100% British
100% British factory farms. 100% British cruelty.
The Claim
They Say…
All our beef is 100% British.
They Say…
Great British food we can all be proud of!
They Say…
Britain has some of the highest animal welfare standards in the world.3 We’re a nation of animal lovers.
We Say…
“100% British” answers the question of where, not how. Many of the worst factory-farming practices are legal, routine, and widespread on British farms.
The Reality
“100% British” is not a welfare claim. It is a geography claim. It tells you where an animal was raised or slaughtered, but not how they lived, how they were treated, and how they died. All of these things matter.
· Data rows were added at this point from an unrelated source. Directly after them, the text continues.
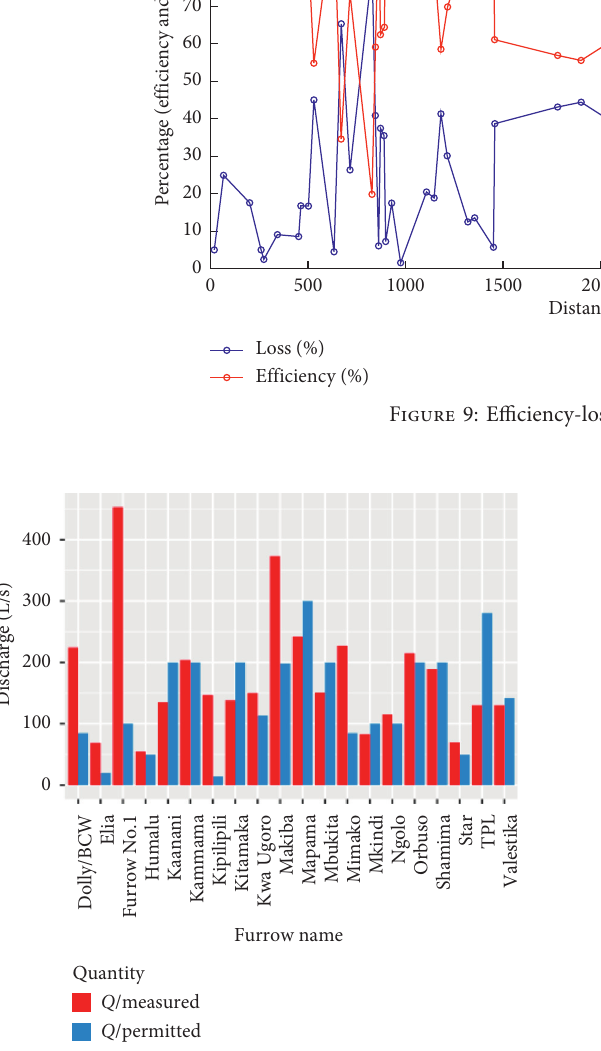
Figure 10: Quantity permitted and measured.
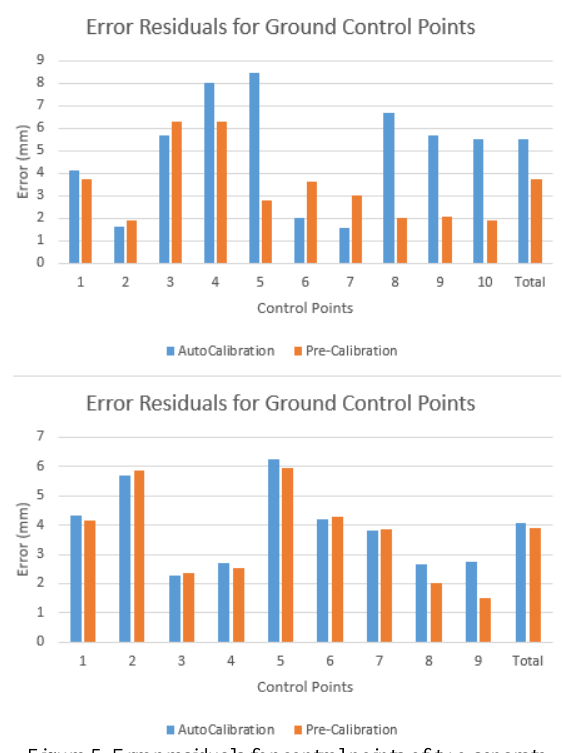
Figure 5. Error residuals for control points of two separate missions flown over the same scene on different days; July 13, 2018 (top), July 16, 2018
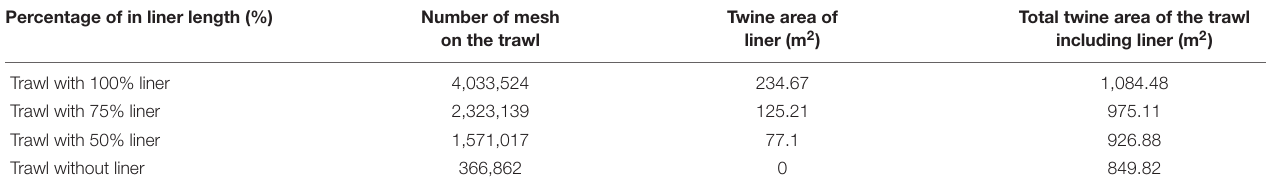
TABLE 2 | Total number of mesh and twine area for trawl net and liner in full scale. Percentage of in liner length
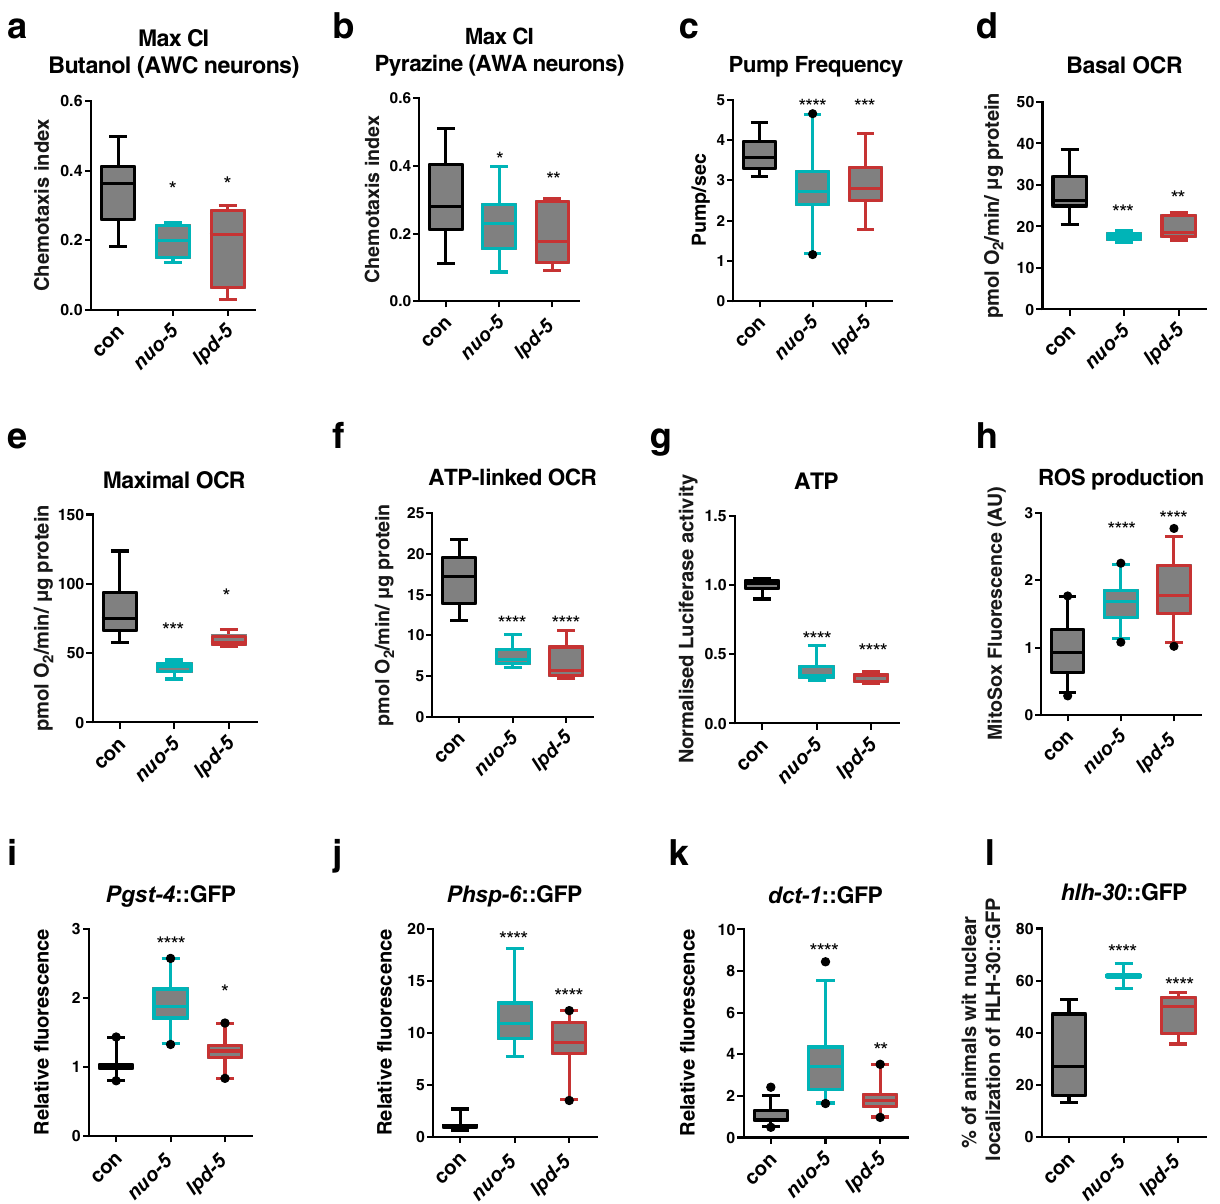
Fig. 2 Severe suppression of Complex I genes signi fi cantly impairs sensory neurons and mitochondrial functionality. Animals were fed bacteria transformed either with empty-vector (con) or with vector expressing dsRNA against nuo-5 or lpd-5 . a , b Chemotaxis index reached after 240 minutes in response to 1% Butanol ( n ≥ 630) or 1% Pyrazine ( n ≥ 610), over three biologically independent experiments. p values in a : con vs nuo-5 p = 0.024, con vs lpd-5 p = 0.019. p values in b : con vs nuo-5 p = 0.032, con vs lpd-5 p = 0.0082. c Pharyngeal Pump frequency was measured using the ScreenChipTM System (InVivo Biosystems). n ≥ 30 over two (for lpd-5 ) or four (for nuo-5 ) biologically independent experiments. con vs nuo-5 p < 0.0001, con vs lpd-5 p = 0.0003. d – f Basal OCR, maximal OCR and ATP-linked OCR were measured using the Seahorse XF24 Analyzer. n ≥ 3750 over three biologically independent experiments. p values in d : con vs nuo-5 p = 0.0007, con vs lpd-5 p = 0.0039. p values in e : con vs nuo-5 p = 0.0003, con vs lpd-5 p = 0.0319. p values in f : con vs nuo-5 p < 0.0001, con vs lpd-5 p < 0.0001. g ATP production was measured using the luciferase-expressing strain PE255 n ≥ 1000 over three biologically independent experiments. **** p values < 0.0001. h ROS production was measured with MitoSOX Red, n ≥ 50 over two biologically independent experiments. **** p values < 0.0001. i P gst-4 ::GFP expression, n ≥ 65 over four biologically independent experiments. con vs nuo-5 p < 0.0001, con vs lpd-5 p = 0.022. j P hsp-6 ::GFP expression, n ≥ 50 over four biologically independent experiments. **** p values < 0.0001. k P dct-1 ::DCT-1::GFP expression, n ≥ 36 over two biologically independent experiments. p values: con vs nuo-5 p < 0.0001, con vs lpd-5 p = 0.0072. l P hlh-30 ::HLH-30::GFP expression, n ≥ 56 over four biologically independent experiments. **** p values < 0.0001. In all fi gure ’ s panels box plots indicate median (middle line), 25th, 75th percentile (box) and 5th and 95th percentile (whiskers) as well as outliers (single points). One-way ANOVA. Data for all panels are provided as a Source Data fi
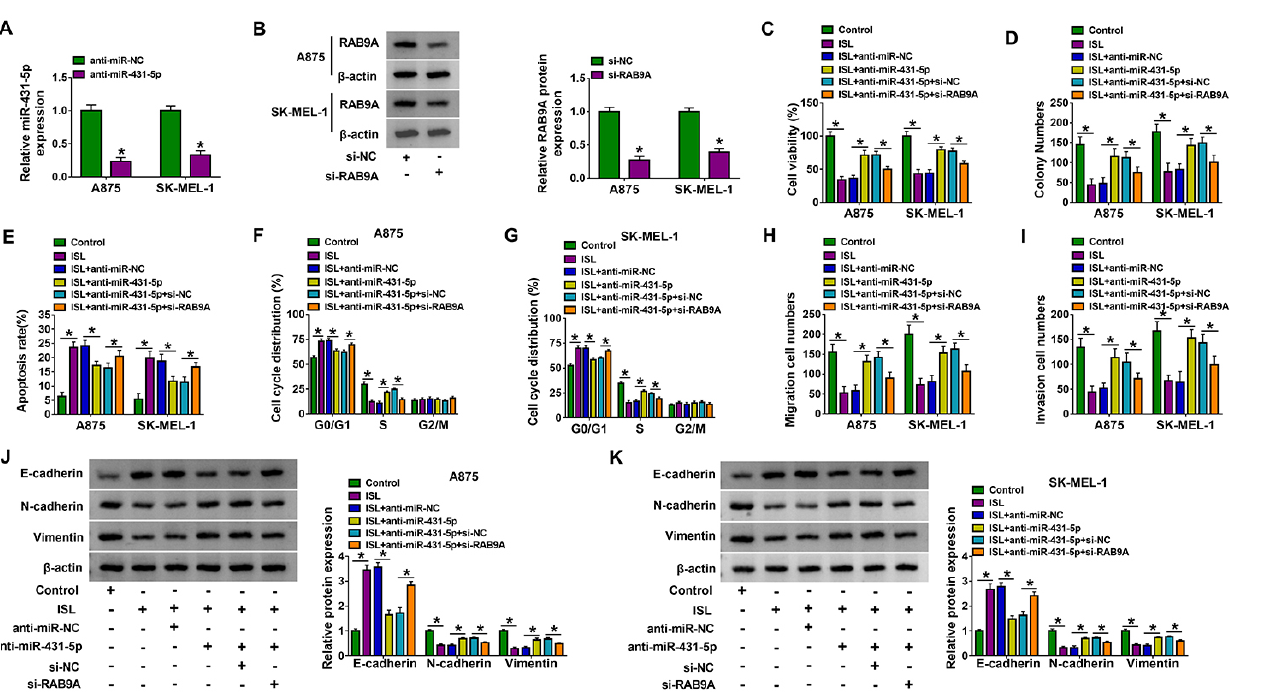
Figure 6. The miR-431-5p inhibition counterbalanced the ISL-induced antitumor function by upregulating RAB9A in melanoma cells. The inhibitory efficacies of (A) anti-miR-431-5p and (B) si-RAB9A were analyzed through RT-qPCR and western blot, respectively. The control, ISL (60 µg/mL), ISL+anti-miR-NC, ISL+anti- miR-431-5p, ISL+anti-miR-431-5p+si-NC and ISL+anti-miR-431-5p+si-RAB9A groups were designed in A875 and SK-MEL-1 cells. CCK-8 assay and colony formation assay were conducted to determine (C) cell viability and (D) proliferation. Flow cytometry was conducted to examine (E) cell apoptosis and (F, G) cell cycle progression. Transwell assay was implemented to assess (H) cell migration and (I) invasion. (J-K) Western blot was performed to analyze the protein levels of EMT-associated markers. * p < 0.05.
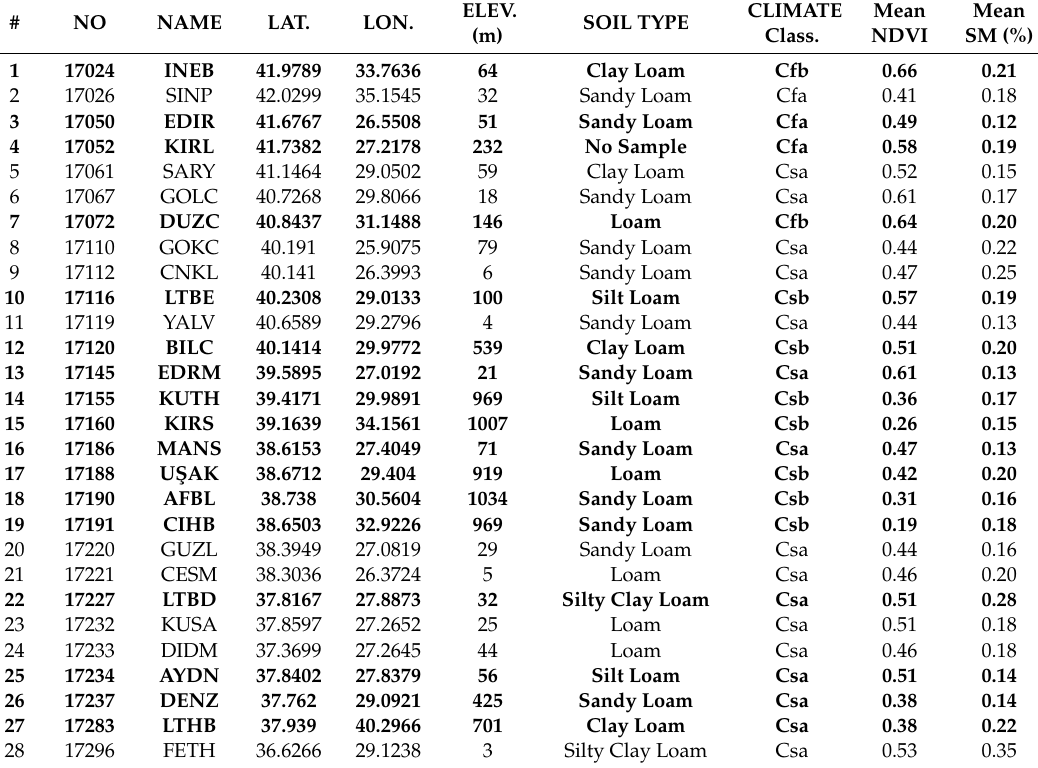
Table A1. Characteristics of soil moisture stations used in this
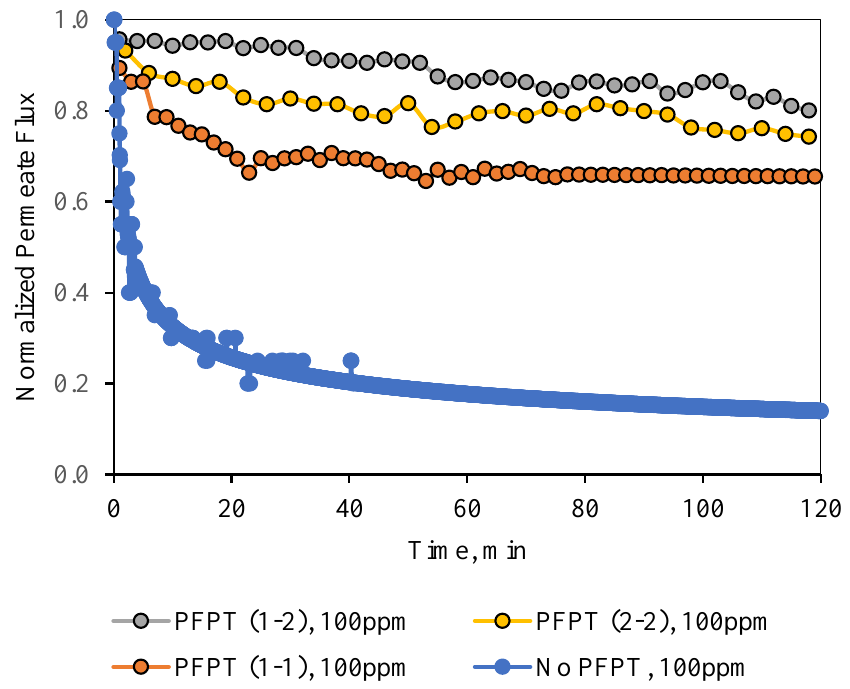
Figure 12. Normalized permeate flux decline for normal filtration and the 1-1, 1-2, and 2-2 PFPT as a function of time for a feed of 100 ppm.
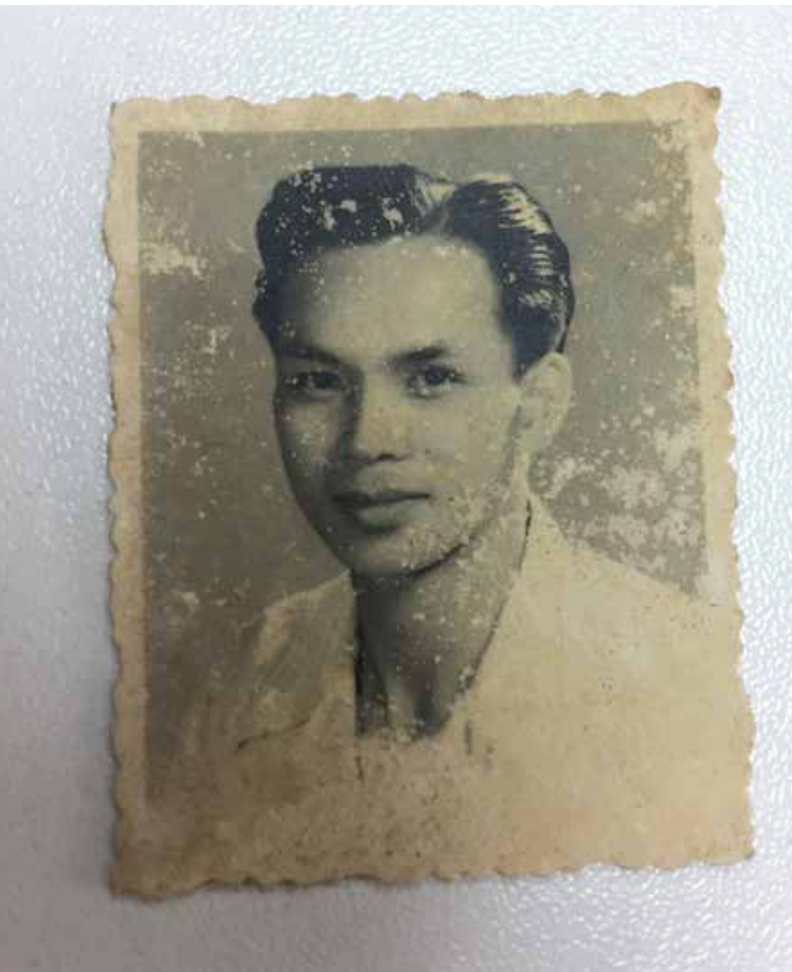
Figure 1: Ha Bik-Chuen. Source: courtesy of the Ha Family and Asia Art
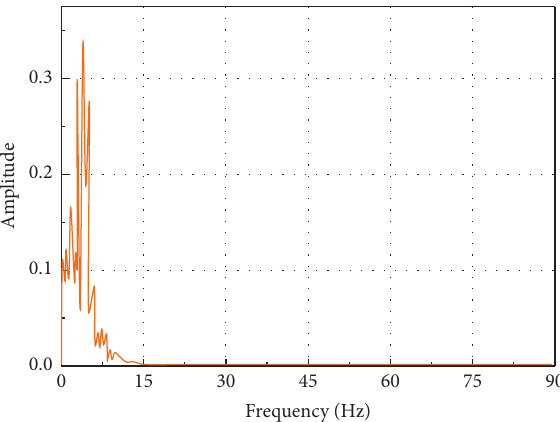
Figure 5: Spectrum of monitoring point in simulation.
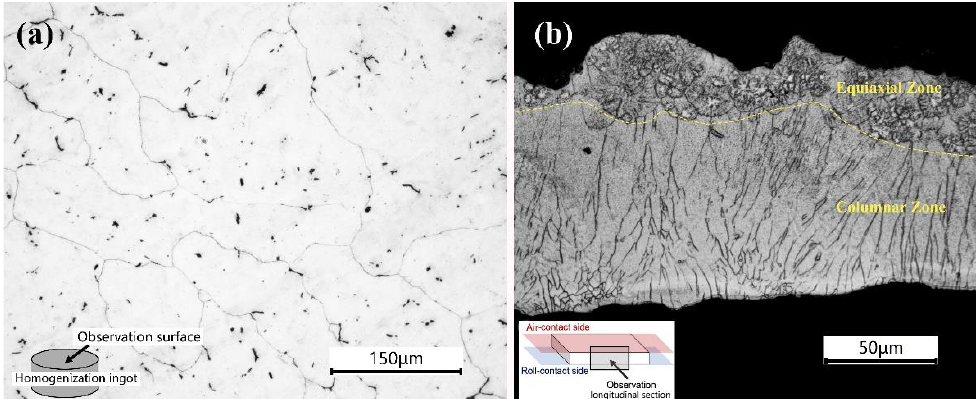
Figure 1. Optical microstructure of ( a ) AZ31 homogenized ingot (as-homogenized) and ( b ) longitudinal section of RS AZ31 ribbons (as-RS).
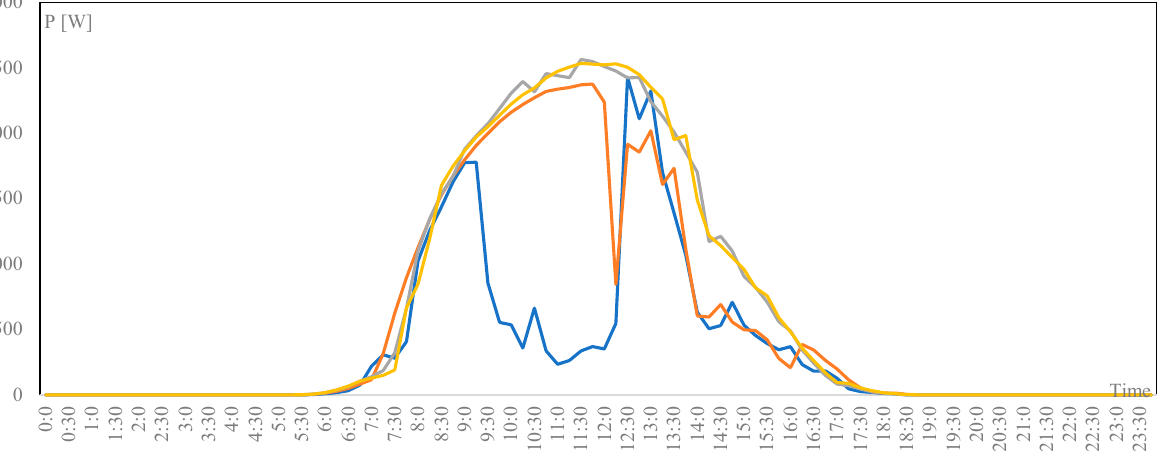
Figure 21. PV power production profiles for the different AEUs: AEU1 (blue), AEU2 (orange), AEU3 (grey), AEU4 (yellow).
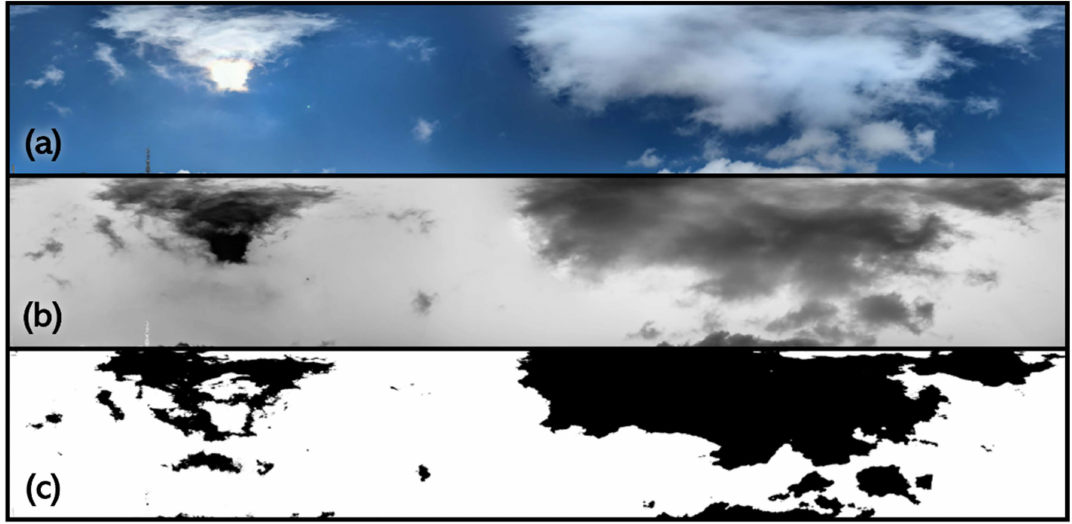
Figure 5. Example of ( a ) RGB image, ( b ) the grey image and ( c ) its binarization (corresponding to the initial stage). Estimated cloud fraction resulted in 24%.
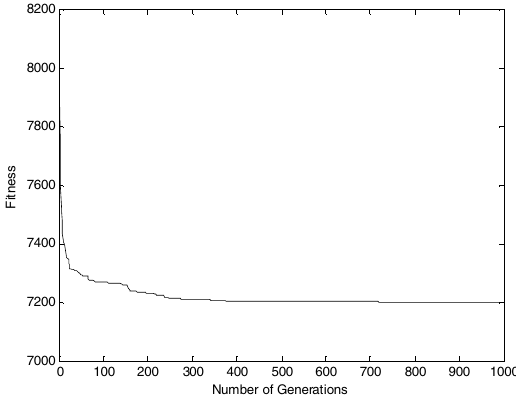
Fig. 6. Convergence procedure of hybrid optimization algorithm in pressure vessel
The term has no inherent welfare standard attached to it. An animal can be born, reared, confined, mutilated, and slaughtered entirely within the UK. Overcrowding, painful procedures, genetic distortion, early slaughter, and environmental pollution – all of which are associated with typical factory farming – are also compatible with being “British”. Most farmed animals in Britain are kept in factory farms.

The label reassures because consumers associate “British” with higher standards, better regulation, and better care. We like to believe this narrative because it helps us feel good about the products we buy. Supermarkets know this. And the meat industry knows this. The label quietly borrows trust from national identity and idyllic rural narratives while offering no guarantees whatsoever about animal welfare. It also plays into the notion that we do things better in the UK and that factory farming happens only in other countries. It does not. It is the primary method of farming animals here.
Almost all British chickens have been overbred to grow so fast that they may suffer lameness, joint disorders and organ failure. Many cannot even survive 5-6 weeks and die on the factory farm floor. British pigs, even those born outdoors, can be confined indoors in filthy, disease-ridden conditions, then gassed to death. British dairy cows are pushed to production limits that cause severe pain and shorten their lives, have their calves taken away and shot, and may be slaughtered while they are heavily pregnant. None of this disqualifies a product from being labelled “100% British”.
If the label was honest, it would read: Factory farmed in Britain, not abroad.
What They Don't Show You
Everything. Despite the UK’s supposedly high animal welfare laws, some of the cruellest, most unimaginable treatment of animals is allowed, and even encouraged, on British farms. There are far too many to list here.
Who Uses This
The Bottom Line
“100% British” doesn’t mean ethical, or high welfare. It means the harm happened closer to home, and it’s hidden from view. It’s a claim that preys on our national identity as animal lovers. We can do better.